**Assignment:** Please reproduce the items below line for line, without changing any character.
-------- Information supplied
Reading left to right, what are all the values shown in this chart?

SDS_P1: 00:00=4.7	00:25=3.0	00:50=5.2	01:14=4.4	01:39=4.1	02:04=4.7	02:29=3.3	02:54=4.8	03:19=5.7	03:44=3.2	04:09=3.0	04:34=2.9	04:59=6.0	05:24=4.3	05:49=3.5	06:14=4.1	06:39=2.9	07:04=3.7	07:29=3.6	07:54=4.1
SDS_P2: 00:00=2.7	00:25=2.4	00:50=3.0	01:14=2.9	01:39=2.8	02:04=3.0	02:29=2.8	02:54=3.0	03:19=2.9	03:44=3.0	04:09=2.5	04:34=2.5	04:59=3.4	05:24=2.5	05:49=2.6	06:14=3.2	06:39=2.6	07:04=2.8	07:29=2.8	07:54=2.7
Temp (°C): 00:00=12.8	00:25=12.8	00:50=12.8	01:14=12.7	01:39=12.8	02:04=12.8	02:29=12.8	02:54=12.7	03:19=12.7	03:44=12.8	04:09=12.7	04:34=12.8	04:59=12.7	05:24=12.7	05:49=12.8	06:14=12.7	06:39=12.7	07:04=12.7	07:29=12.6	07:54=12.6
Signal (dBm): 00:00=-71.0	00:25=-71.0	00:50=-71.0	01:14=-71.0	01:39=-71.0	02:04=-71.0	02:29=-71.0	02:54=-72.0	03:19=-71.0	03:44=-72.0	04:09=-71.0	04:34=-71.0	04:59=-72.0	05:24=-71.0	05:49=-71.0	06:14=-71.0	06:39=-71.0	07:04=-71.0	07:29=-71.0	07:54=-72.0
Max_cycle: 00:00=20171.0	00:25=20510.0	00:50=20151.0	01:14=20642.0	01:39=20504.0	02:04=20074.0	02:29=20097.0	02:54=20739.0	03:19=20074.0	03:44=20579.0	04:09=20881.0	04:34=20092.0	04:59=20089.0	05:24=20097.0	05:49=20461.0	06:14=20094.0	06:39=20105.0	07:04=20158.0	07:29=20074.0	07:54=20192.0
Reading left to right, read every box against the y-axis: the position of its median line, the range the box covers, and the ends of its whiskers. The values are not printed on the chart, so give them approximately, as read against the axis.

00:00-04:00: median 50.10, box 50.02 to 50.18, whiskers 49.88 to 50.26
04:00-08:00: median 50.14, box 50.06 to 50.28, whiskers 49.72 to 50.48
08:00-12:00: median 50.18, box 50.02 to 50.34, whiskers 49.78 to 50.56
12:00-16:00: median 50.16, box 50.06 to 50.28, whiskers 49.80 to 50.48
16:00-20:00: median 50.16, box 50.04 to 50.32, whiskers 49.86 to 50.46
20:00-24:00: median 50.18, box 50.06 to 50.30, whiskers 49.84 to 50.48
----------------
**Result for this task:**
Reading left to right, what are all the values shown in this chart?

SDS_P1: 00:00=4.7	00:25=3.0	00:50=5.2	01:14=4.4	01:39=4.1	02:04=4.7	02:29=3.3	02:54=4.8	03:19=5.7	03:44=3.2	04:09=3.0	04:34=2.9	04:59=6.0	05:24=4.3	05:49=3.5	06:14=4.1	06:39=2.9	07:04=3.7	07:29=3.6	07:54=4.1
SDS_P2: 00:00=2.7	00:25=2.4	00:50=3.0	01:14=2.9	01:39=2.8	02:04=3.0	02:29=2.8	02:54=3.0	03:19=2.9	03:44=3.0	04:09=2.5	04:34=2.5	04:59=3.4	05:24=2.5	05:49=2.6	06:14=3.2	06:39=2.6	07:04=2.8	07:29=2.8	07:54=2.7
Temp (°C): 00:00=12.8	00:25=12.8	00:50=12.8	01:14=12.7	01:39=12.8	02:04=12.8	02:29=12.8	02:54=12.7	03:19=12.7	03:44=12.8	04:09=12.7	04:34=12.8	04:59=12.7	05:24=12.7	05:49=12.8	06:14=12.7	06:39=12.7	07:04=12.7	07:29=12.6	07:54=12.6
Signal (dBm): 00:00=-71.0	00:25=-71.0	00:50=-71.0	01:14=-71.0	01:39=-71.0	02:04=-71.0	02:29=-71.0	02:54=-72.0	03:19=-71.0	03:44=-72.0	04:09=-71.0	04:34=-71.0	04:59=-72.0	05:24=-71.0	05:49=-71.0	06:14=-71.0	06:39=-71.0	07:04=-71.0	07:29=-71.0	07:54=-72.0
Max_cycle: 00:00=20171.0	00:25=20510.0	00:50=20151.0	01:14=20642.0	01:39=20504.0	02:04=20074.0	02:29=20097.0	02:54=20739.0	03:19=20074.0	03:44=20579.0	04:09=20881.0	04:34=20092.0	04:59=20089.0	05:24=20097.0	05:49=20461.0	06:14=20094.0	06:39=20105.0	07:04=20158.0	07:29=20074.0	07:54=20192.0
Reading left to right, read every box against the y-axis: the position of its median line, the range the box covers, and the ends of its whiskers. The values are not printed on the chart, so give them approximately, as read against the axis.

00:00-04:00: median 50.10, box 50.02 to 50.18, whiskers 49.88 to 50.26
04:00-08:00: median 50.14, box 50.06 to 50.28, whiskers 49.72 to 50.48
08:00-12:00: median 50.18, box 50.02 to 50.34, whiskers 49.78 to 50.56
12:00-16:00: median 50.16, box 50.06 to 50.28, whiskers 49.80 to 50.48
16:00-20:00: median 50.16, box 50.04 to 50.32, whiskers 49.86 to 50.46
20:00-24:00: median 50.18, box 50.06 to 50.30, whiskers 49.84 to 50.48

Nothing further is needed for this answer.